On a long range segregation model

TL;DR

This paper investigates a non-local segregation model involving a family of equations with a small parameter, analyzing how populations segregate at a certain distance under various non-local interactions.

Contribution

It introduces a new class of non-local segregation equations with explicit models and analyzes their properties as the parameter tends to zero.

Findings

Populations tend to segregate at a fixed distance in the limit.

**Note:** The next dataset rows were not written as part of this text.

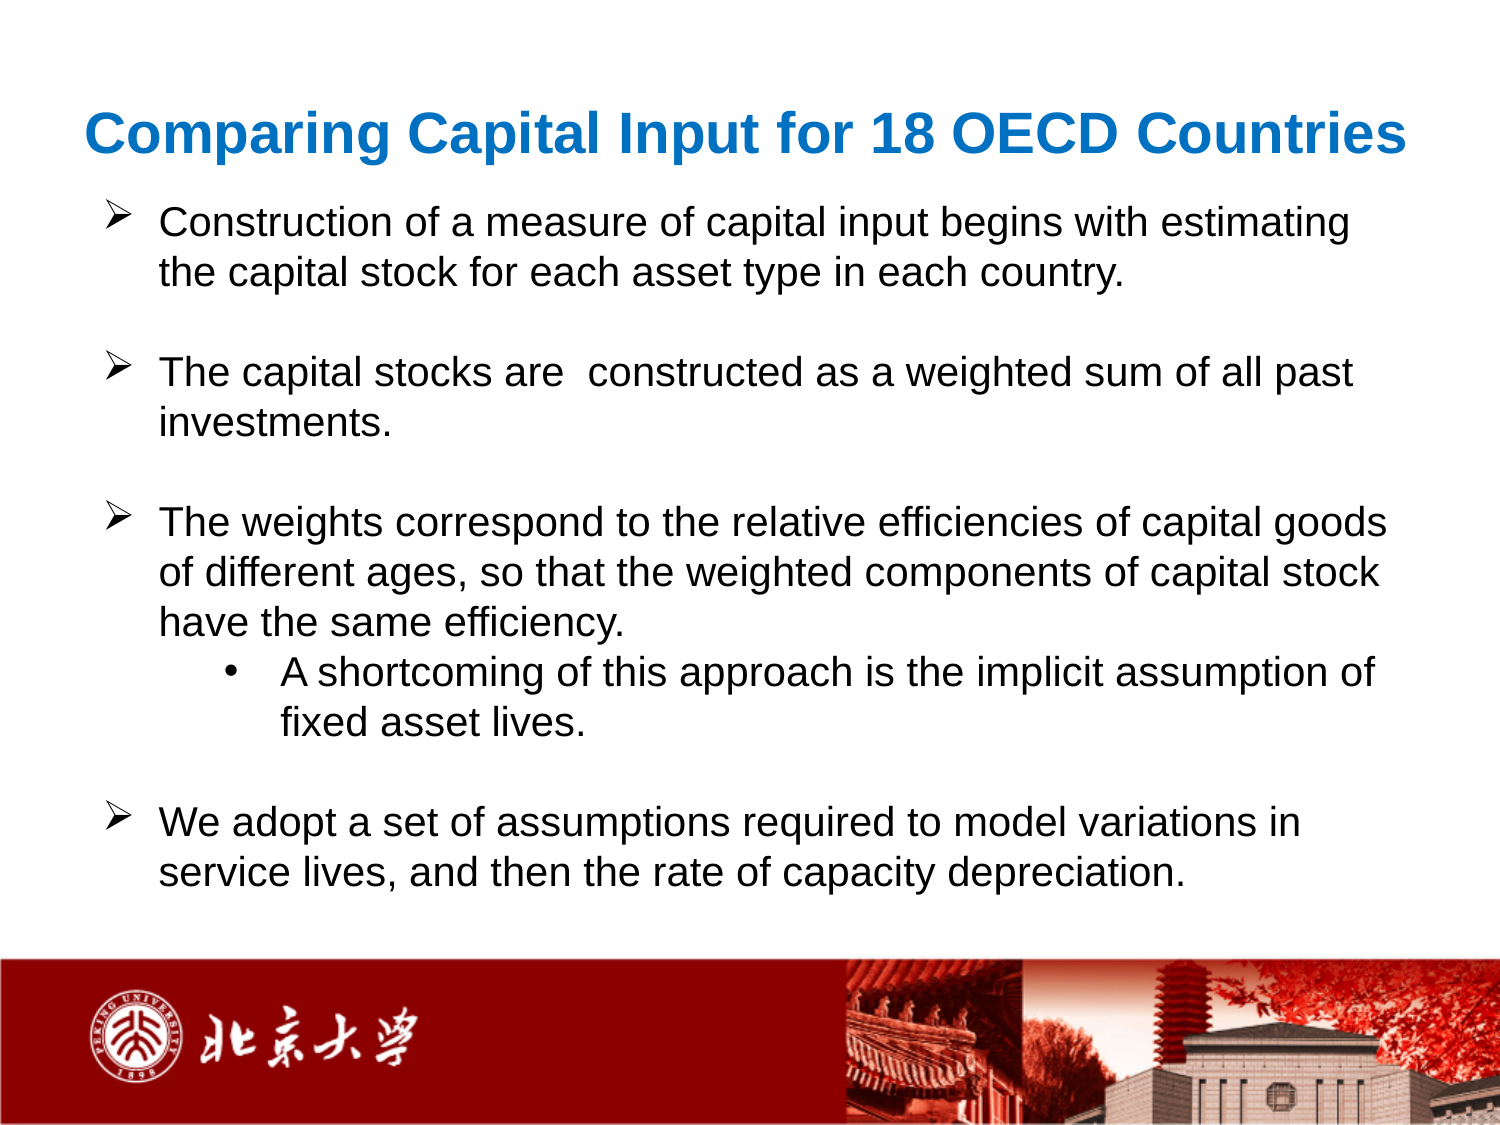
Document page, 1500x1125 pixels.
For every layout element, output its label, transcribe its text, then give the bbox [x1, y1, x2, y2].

picture [0, 0, 1500, 1125]
text_box Construction of a measure of capital input begins with estimating the capital stock for each asset type in each country. The capital stocks are constructed as a weighted sum of all past investments. The weights correspond to the relative efficiencies of capital goods of different ages, so that the weighted components of capital stock have the same efficiency. A shortcoming of this approach is the implicit assumption of fixed asset lives. We adopt a set of assumptions required to model variations in service lives, and then the rate of capacity depreciation. [87, 211, 1438, 953]
text_box Comparing Capital Input for 18 OECD Countries [55, 95, 1438, 211]
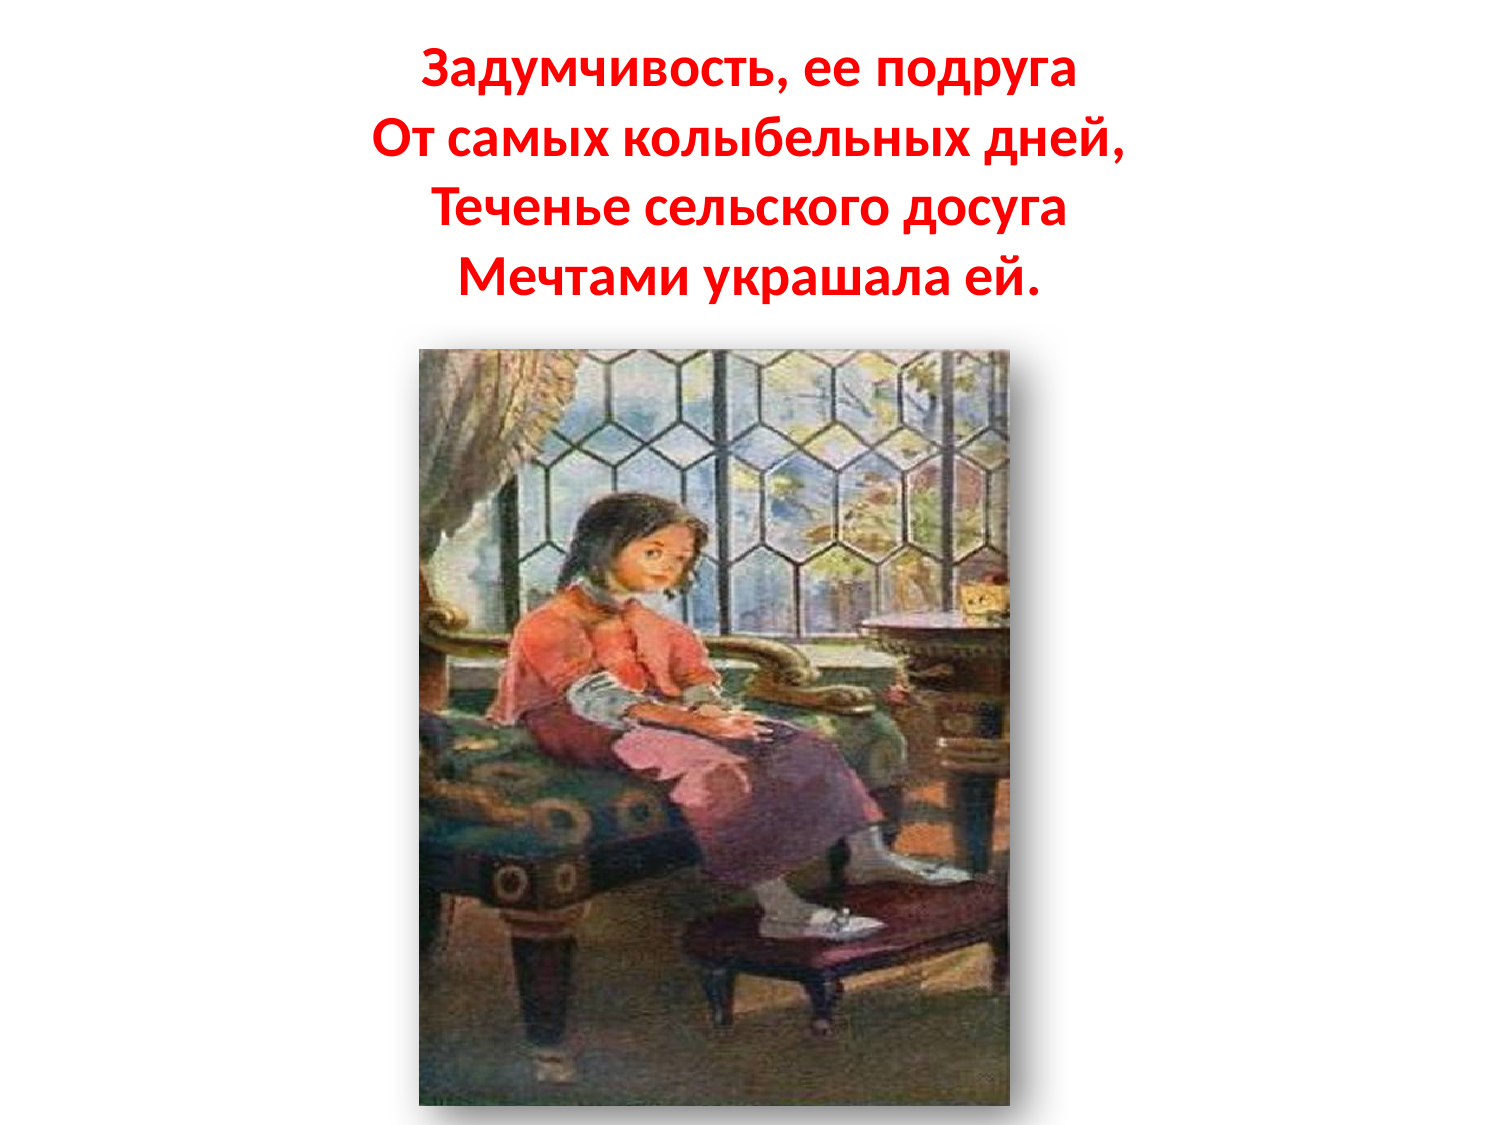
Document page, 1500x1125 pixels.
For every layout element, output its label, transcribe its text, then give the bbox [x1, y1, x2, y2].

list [418, 349, 1011, 1107]
title Задумчивость, ее подруга От самых колыбельных дней, Теченье сельского досуга Мечтами украшала ей. [75, 19, 1425, 398]
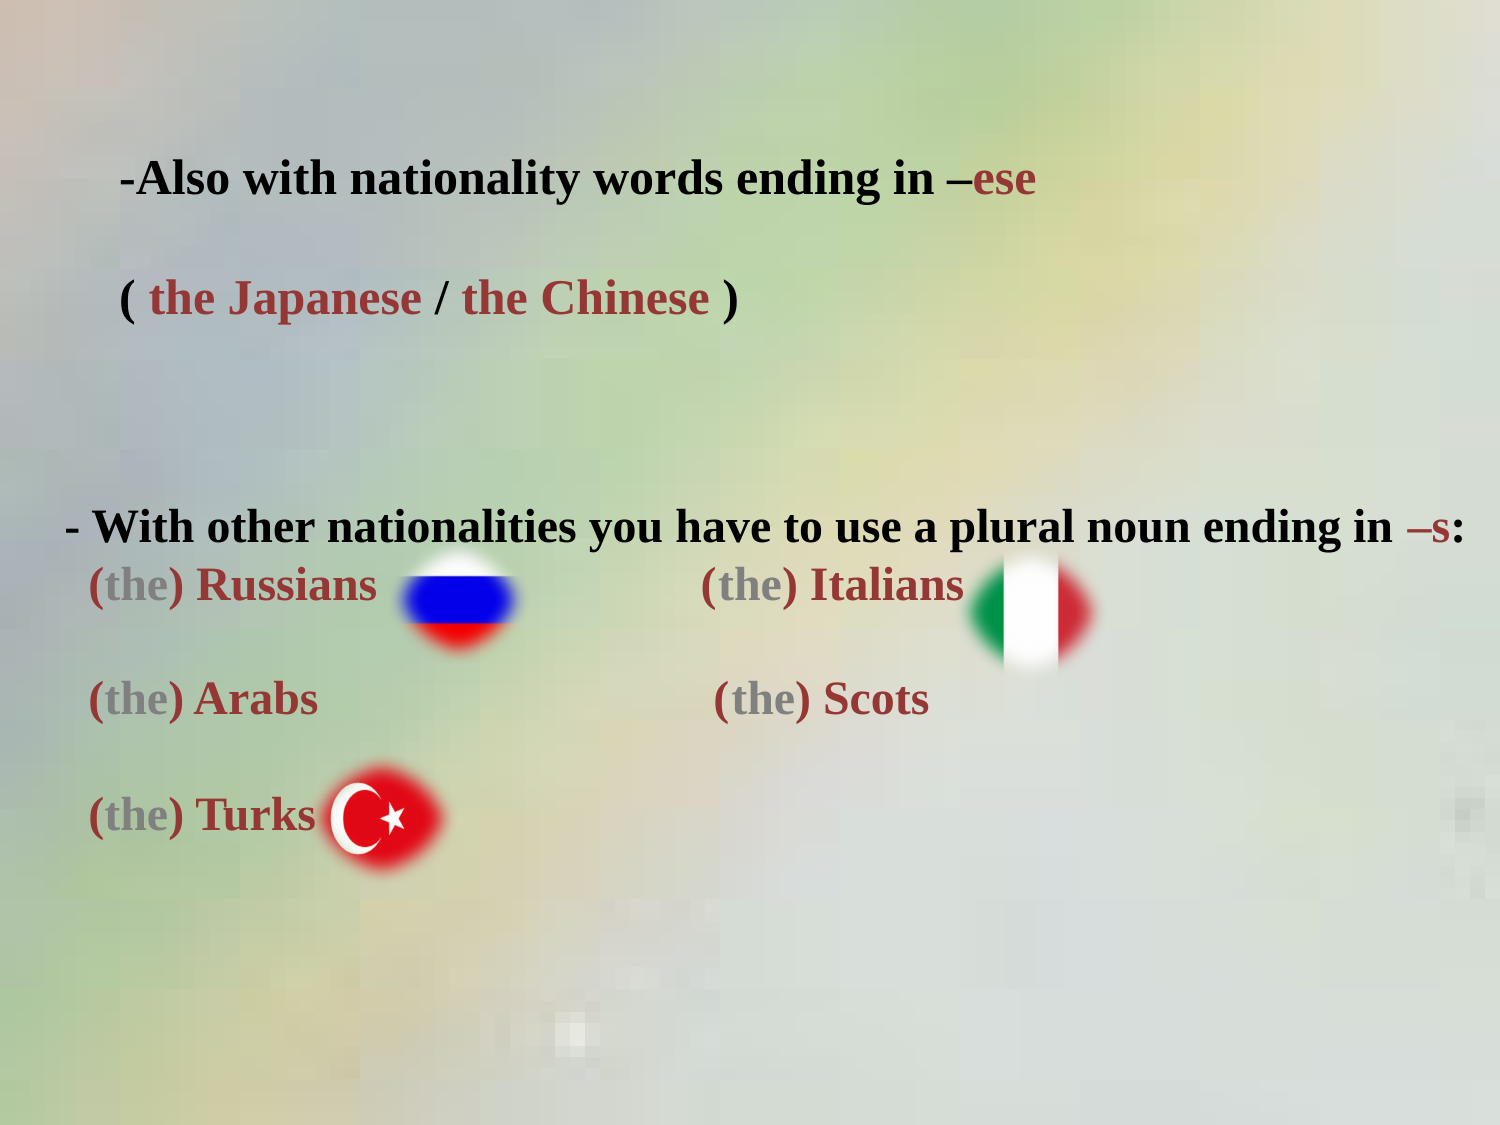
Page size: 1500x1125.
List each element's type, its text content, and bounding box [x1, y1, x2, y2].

picture [0, 0, 1500, 1125]
text_box -Also with nationality words ending in –ese ( the Japanese / the Chinese ) [104, 137, 1077, 333]
text_box - With other nationalities you have to use a plural noun ending in –s: (the) Russians (the) Italians (the) Arabs (the) Scots (the) Turks [49, 487, 1482, 847]
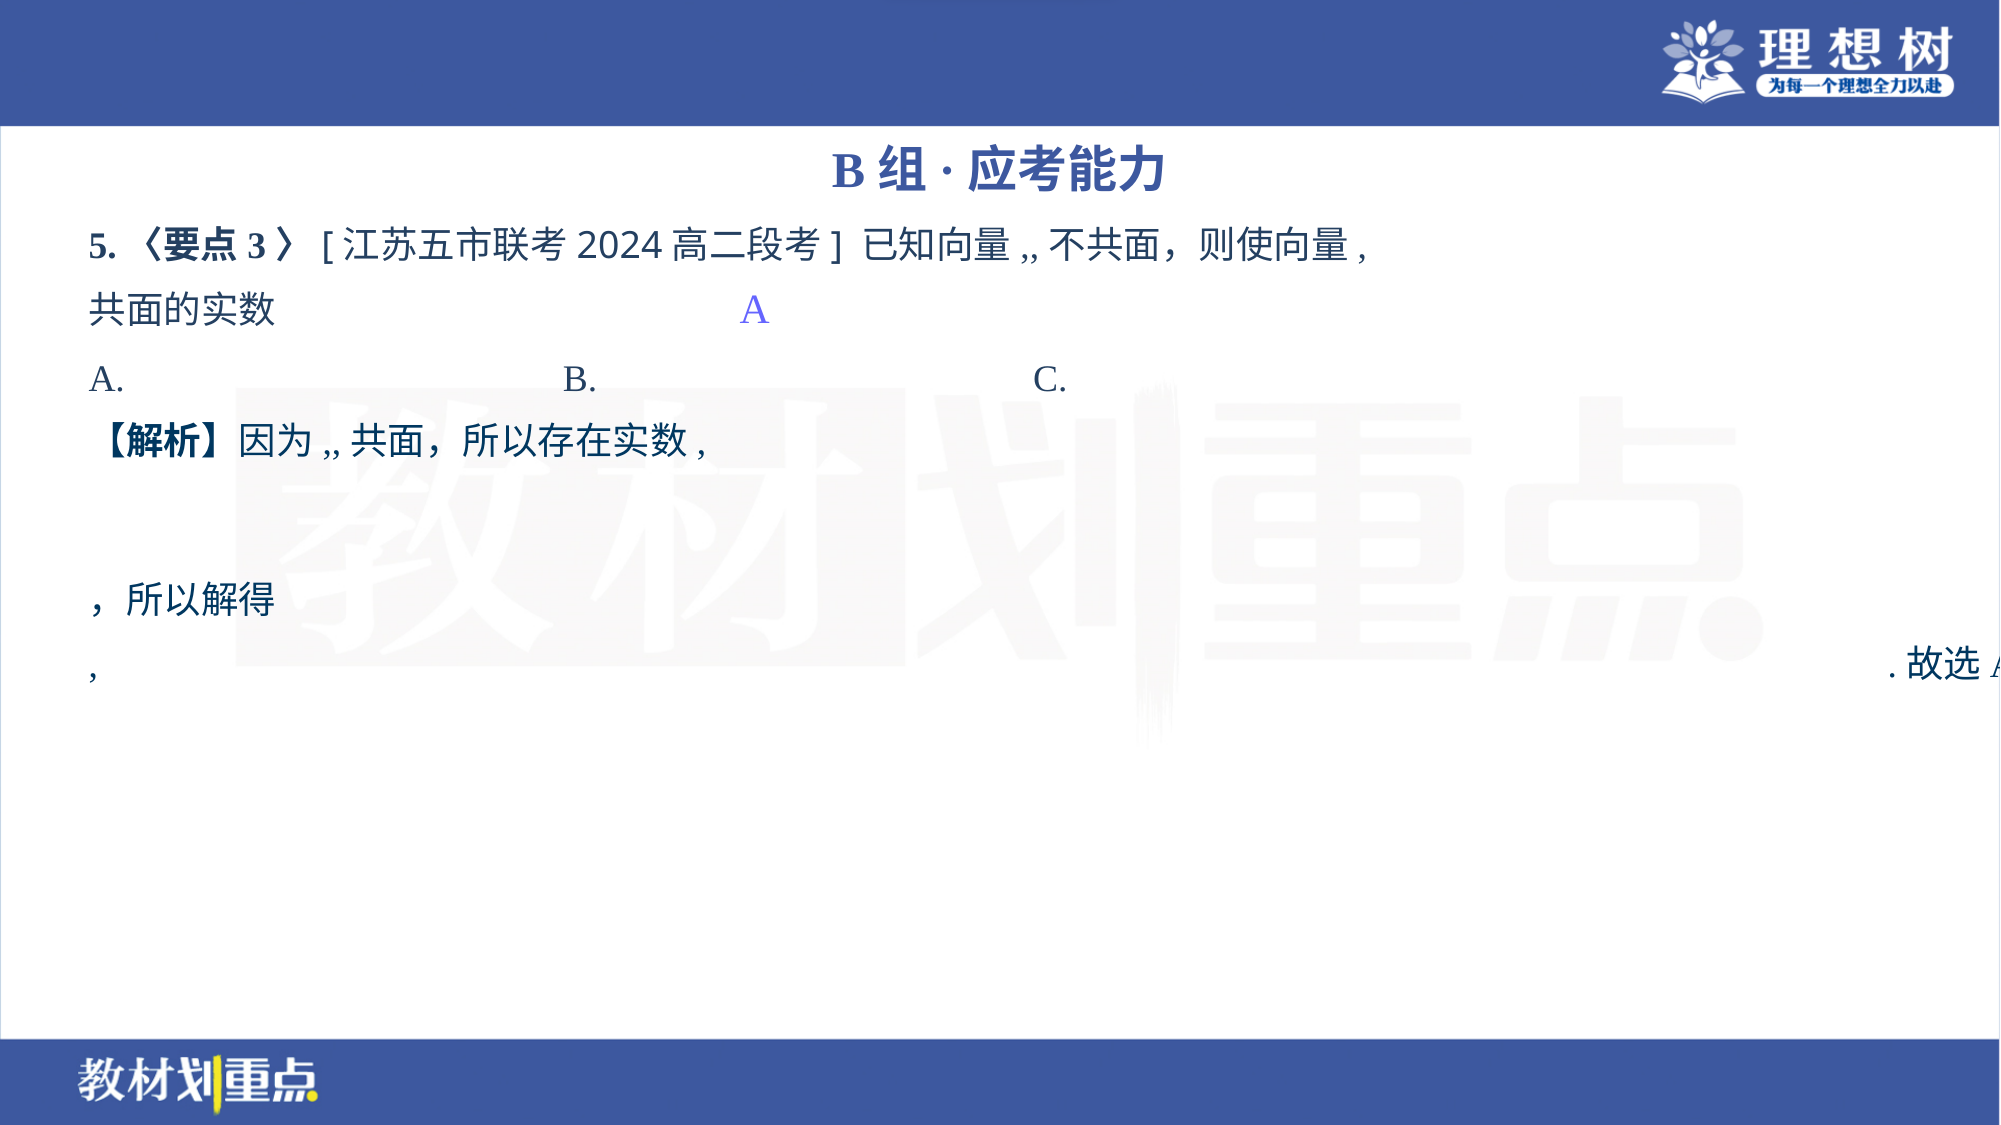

The model captures non-local interactions such as averaging and supremum.

Mathematical analysis of the limiting behavior as epsilon approaches zero.

Abstract

In this work we study the properties of segregation processes modeled by a family of equations $$ L(u_i) (x) = u_i(x)\: F_i (u_1, \ldots, u_K)(x)\qquad i=1,\ldots, K $$ where $F_i (u_1, \ldots, u_K)(x)$ is a non-local factor that takes into consideration the values of the functions $u_j$'s in a full neighborhood of $x.$ We consider as a model problem $$\Delta u_i^\ep (x) = \frac1{\ep^2} u_i^\ep (x)\sum_{i\neq j} H(u_j^\ep)(x)$$ where $\ep$ is a small parameter and $H(u_j^\ep)(x)$ is for instance $$H(u_j^\ep)(x)= \int_{\mathcal{B}_1 (x)} u_j^\ep (y)\, \text{d}y$$ or $$H(u_j^\ep)(x)= \sup_{y\in \mathcal{B}_1(x)} u_j^\ep (y).$$ Here the set $\mathcal{B}_1(x)$ is the unit ball centered at $x$ with respect to a smooth, uniformly convex norm $\rho$ of $\real^n$. Heuristically, this will force the populations to stay at $\rho$-distance 1, one from each other, as $\ep\to0$.